A financial expert has sparked fears with the grim prediction that inflation, slowing growth and labour shortages are here to stay.
Last week, British billionaire investor Jeremy Grantham made headlines after claiming the US was now in the middle of a "superbubble" – and that a historic share market crash was looming.
Now, he's gone a step further, telling Bloomberg that the world had enjoyed a "Goldilocks" period of relative economic stability for the past quarter of a century – but that the good times were now ending.
"There's only a certain amount of cheap oil, cheap nickel, cheap copper, and we are beginning to hit some of those boundaries," Grantham said in an interview with Bloomberg.
"Climate change is coming with heavy floods, serious droughts and higher temperatures – none of these make farming easier.
"So, we're going to live in a world of bottlenecks and shortages and price spikes everywhere."
He said that gloomy outcome was driven by a range of factors including a lack of raw materials, falling birthrates and increased global tensions.
It comes as the world has battled severe supply chain disruption for months on end, with everyday items like electronics, cars and even groceries growing increasingly difficult to source.

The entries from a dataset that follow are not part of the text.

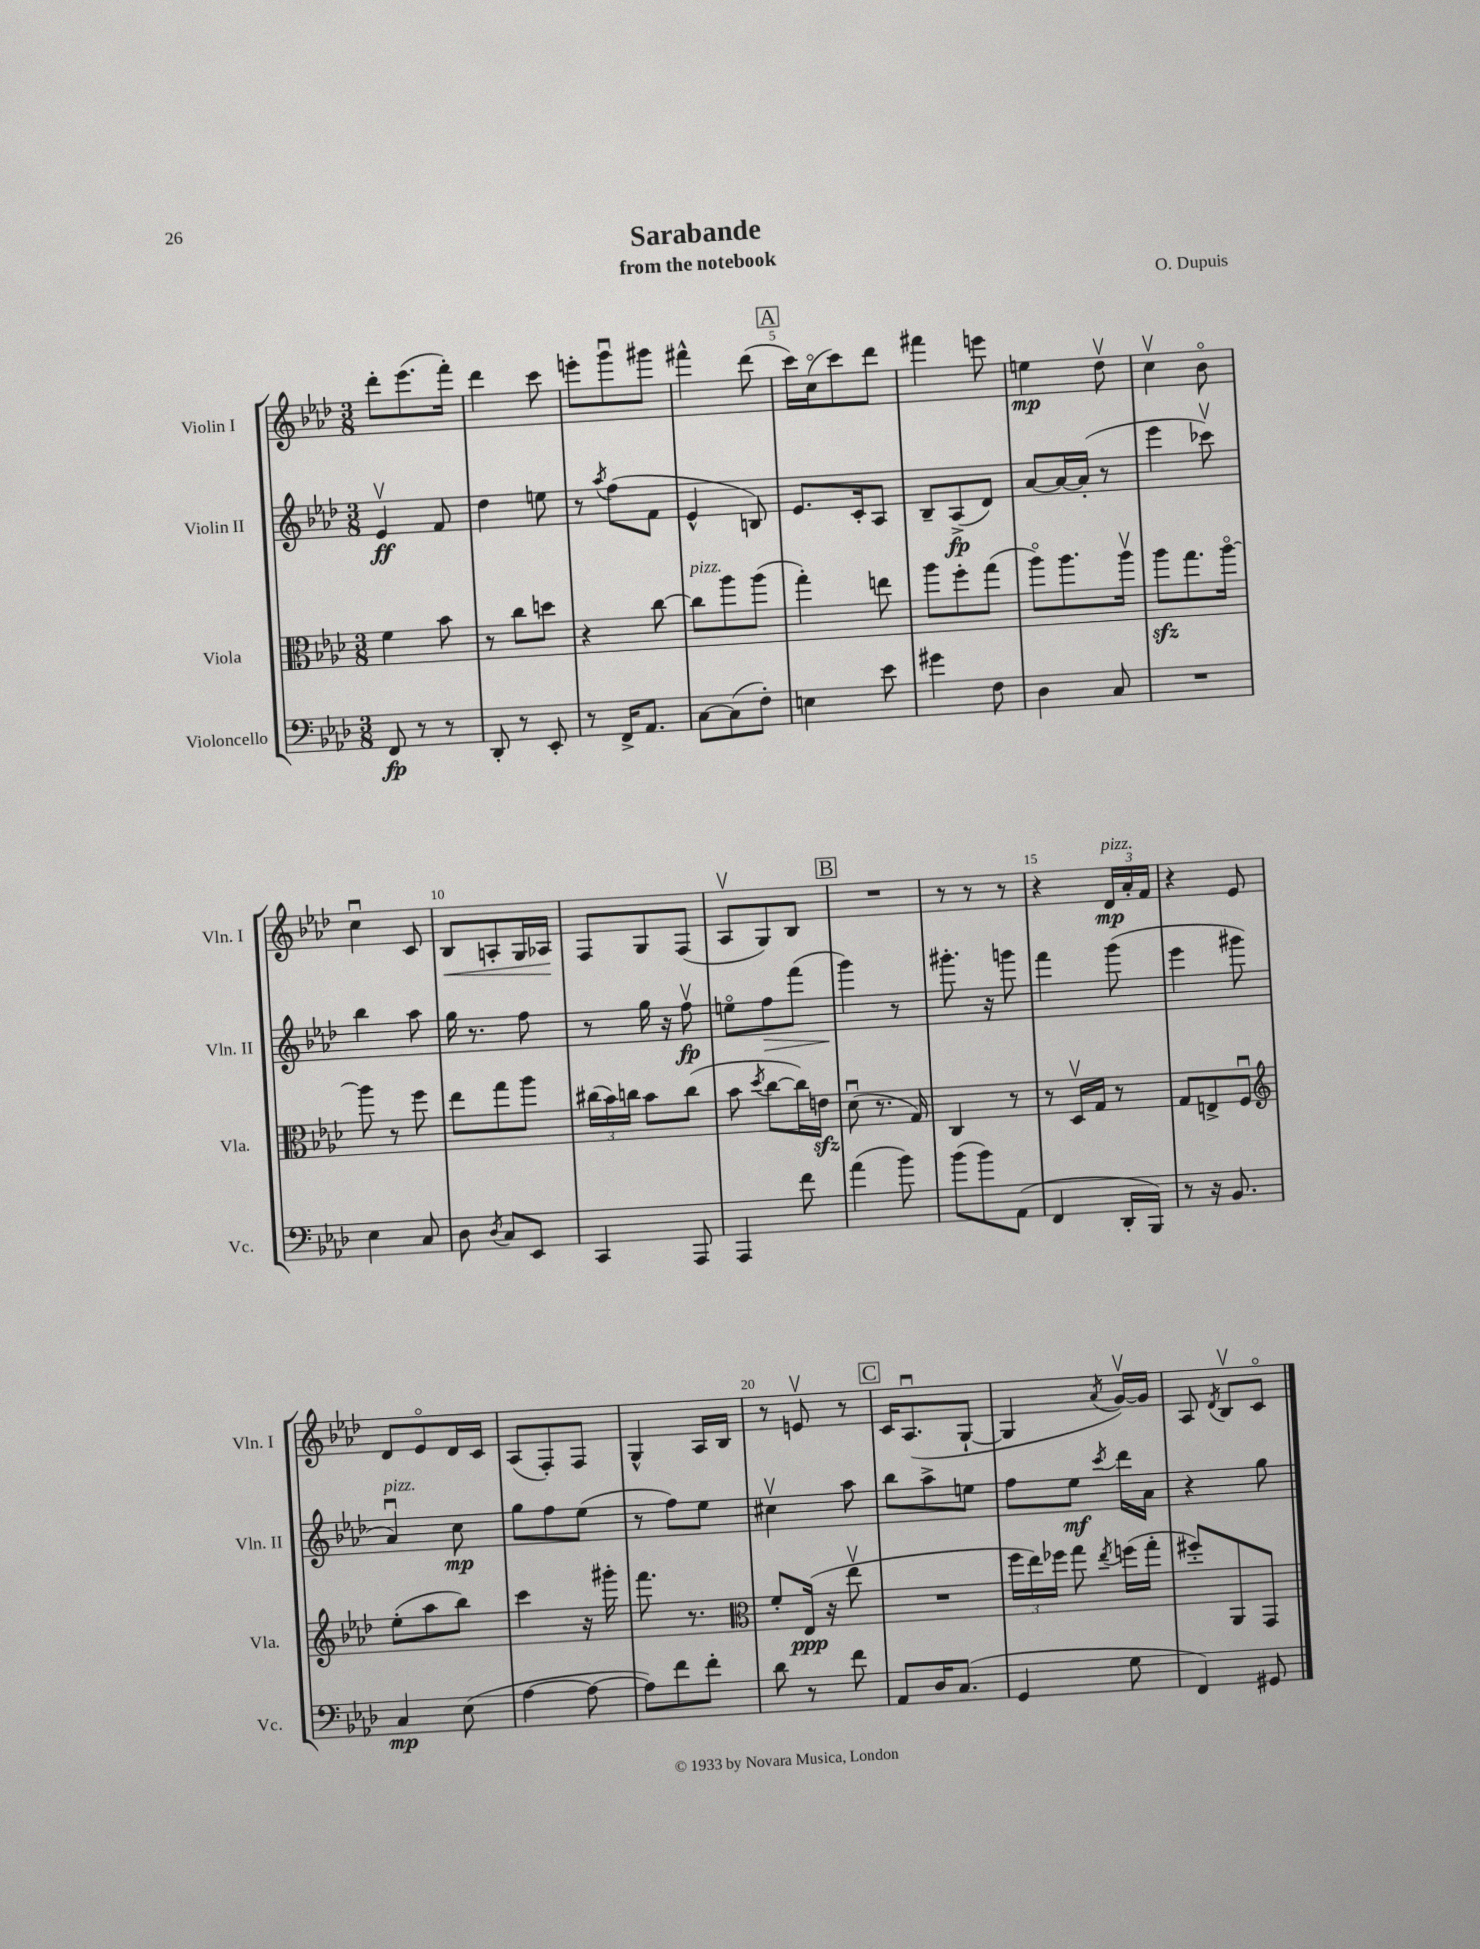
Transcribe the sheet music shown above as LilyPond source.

\header { title = "Sarabande" composer = "O. Dupuis" subtitle = "from the notebook" }
<<
\new StaffGroup <<
\new Staff = "s0" \with { instrumentName = "Violin I" shortInstrumentName = "Vln. I" } {
    \clef treble \key aes \major \numericTimeSignature \time 3/8
    \autoBeamOff des'''8[-. ees'''8.( f'''16]-.) |
    des'''4 c'''8 |
    e'''8[-. g'''8\downbow gis'''8] |
    fis'''4-^ des'''8( |
    \mark \markup { \box "A" } c'''16[) c''16\flageolet( c'''8) des'''8] |
    fis'''4 e'''8 |
    e''4\mp des''8\upbow |
    c''4\upbow bes'8\flageolet |
    c''4\downbow c'8 |
    bes8[\< a8-. g16 aes16]\! |
    f8[ g8 f8]( |
    aes8[\upbow g8) bes8] |
    \mark \markup { \box "B" } R4. |
    r8 r8 r8 |
    r4 \tuplet 3/2 { des'16[\mp^\markup { \italic "pizz." } aes'16-. f'16] } |
    r4 ees'8 |
    des'8[ ees'8\flageolet des'16 c'16] |
    aes8[( f8-.) f8] |
    g4-^ aes16[ bes16] |
    r8 e'8\upbow r8 |
    \mark \markup { \box "C" } c'16[ aes8.\downbow( g8]~-! |
    g4 \acciaccatura { aes'8 } g'16[~\upbow) g'16] |
    aes8 \acciaccatura { des'8 } bes8[\upbow c'8]\flageolet \bar "|." |
}
\new Staff = "s1" \with { instrumentName = "Violin II" shortInstrumentName = "Vln. II" } {
    \clef treble \key aes \major \numericTimeSignature \time 3/8
    \autoBeamOff ees'4\upbow\ff f'8 |
    des''4 e''8 |
    r8 \acciaccatura { aes''8 } f''8[( f'8] |
    ees'4-^ b8) |
    \mark \markup { \box "A" } ees'8.[ c'16-. aes8] |
    bes8[-- aes8->\fp( des'8]) |
    aes'8[~ aes'16~ aes'16]-.( r8 |
    ees'''4 ces'''8\upbow) |
    bes''4 aes''8 |
    g''16 r8. f''8 |
    r8 g''16 r16 f''8\upbow\fp |
    e''8[\flageolet f''8\> f'''8]( |
    \mark \markup { \box "B" } g'''4\!) r8 |
    gis'''8.-. r16 g'''8 |
    f'''4 g'''8( |
    ees'''4 gis'''8 |
    aes'4\downbow^\markup { \italic "pizz." }) c''8\mp |
    g''8[ f''8 ees''8]( |
    r8 f''8[) ees''8] |
    cis''4\upbow aes''8 |
    \mark \markup { \box "C" } bes''8[ aes''8-> e''8] |
    f''8[ ees''8]\mf \acciaccatura { c'''8 } des'''16[ aes'16] |
    r4 g''8 \bar "|." |
}
\new Staff = "s2" \with { instrumentName = "Viola" shortInstrumentName = "Vla." } {
    \clef alto \key aes \major \numericTimeSignature \time 3/8
    \autoBeamOff f'4 bes'8 |
    r8 c''8[ d''8] |
    r4 c''8~ |
    c''8[^\markup { \italic "pizz." } aes''8 aes''8]( |
    \mark \markup { \box "A" } g''4-.) e''8 |
    aes''8[ f''8-. g''8]( |
    aes''8[\flageolet) aes''8. aes''16]\upbow |
    aes''8[\sfz g''8. aes''16]~\flageolet |
    aes''8 r8 f''8 |
    ees''8[ g''8 aes''8] |
    \tuplet 3/2 { cis''16[( bes'16) c''16] } bes'8[ c''8]( |
    bes'8 \acciaccatura { des''8 } c''8[~ c''16) e'16]\sfz |
    \mark \markup { \box "B" } des'8\downbow( r8. g16) |
    c4 r8 |
    r8 des16[\upbow g16] r8 |
    g8[ e8-> f8]\downbow |
    \clef treble ees''8[-.( aes''8 bes''8]) |
    c'''4 r16 gis'''16-. |
    f'''8. r8. |
    \clef alto f'8[-. ees16]\ppp( r16 ees''8\upbow |
    \mark \markup { \box "C" } R4. |
    \tuplet 3/2 { f''16[ ees''16) fes''16] } g''8 \acciaccatura { ees''8 } f''16[( g''16]-. |
    fis''8[-.) aes,8 g,8] \bar "|." |
}
\new Staff = "s3" \with { instrumentName = "Violoncello" shortInstrumentName = "Vc." } {
    \clef bass \key aes \major \numericTimeSignature \time 3/8
    \autoBeamOff f,8\fp r8 r8 |
    des,8-. r8 ees,8-. |
    r8 f,16[-> aes,8.] |
    c8[~ c8( f8]-.) |
    \mark \markup { \box "A" } e4 ees'8 |
    gis'4 f8 |
    des4 c8 |
    R4. |
    ees4 c8 |
    des8 \acciaccatura { des8 } c8[ ees,8] |
    c,4 aes,,8 |
    aes,,4 f'8 |
    \mark \markup { \box "B" } aes'4( bes'8) |
    bes'8[( bes'8) aes,8]( |
    f,4 des,16[-. bes,,16]) |
    r8 r16 bes,8. |
    c4\mp ees8( |
    aes4~ aes8~ |
    aes8[) f'8 f'8]-. |
    des'8 r8 f'8 |
    \mark \markup { \box "C" } aes,8[ des16 c8.]( |
    g,4 g8 |
    f,4) gis,8 \bar "|." |
}
>>
>>
\layout { \context { \Score \override BarNumber.break-visibility = ##(#f #t #t) barNumberVisibility = #(every-nth-bar-number-visible 5) } }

It also comes amid growing inflation concerns, with many economists predicting the Reserve Bank of Australia may have to raise interest rates this year – far earlier than expected – to tackle rising inflation, while the US Federal Reserve is also tipped to raise rates in March for the same reason.
Grantham, the founder of investment and asset management firm GMO, also said environmental disaster would also wreak havoc with the global economy.
"We have simply shot way beyond the long-term capacity of the planet to deal with us," he continued. "Nature is beginning to fail. And in the end, if we don't fix that, we begin to fail as well."
The 83-year-old's latest comments come after Grantham last week claimed in a lengthy note published on his company's website that it was all but inevitable that the S&P500 will plummet by almost 50 per cent, even if the US Federal Reserve steps in.
He said the US was now in the midst of its fourth ever superbubble, following previous bubbles in 1929, 2000 and 2008, but that a crash was coming.
"This time last year it looked like we might have a standard bubble with resulting standard pain for the economy," he wrote.
"But during the year, the bubble advanced to the category of superbubble, one of only three in modern times in US equities, and the potential pain has increased accordingly.
"This checklist for a superbubble running through its phases is now complete and the wild rumpus can begin at any time.
"When pessimism returns to markets, we face the largest potential markdown of perceived wealth in US history."
He explained at the same time, the US had experienced very low interest rates, high bond prices and bubbles in housing, commodities, stocks and bonds.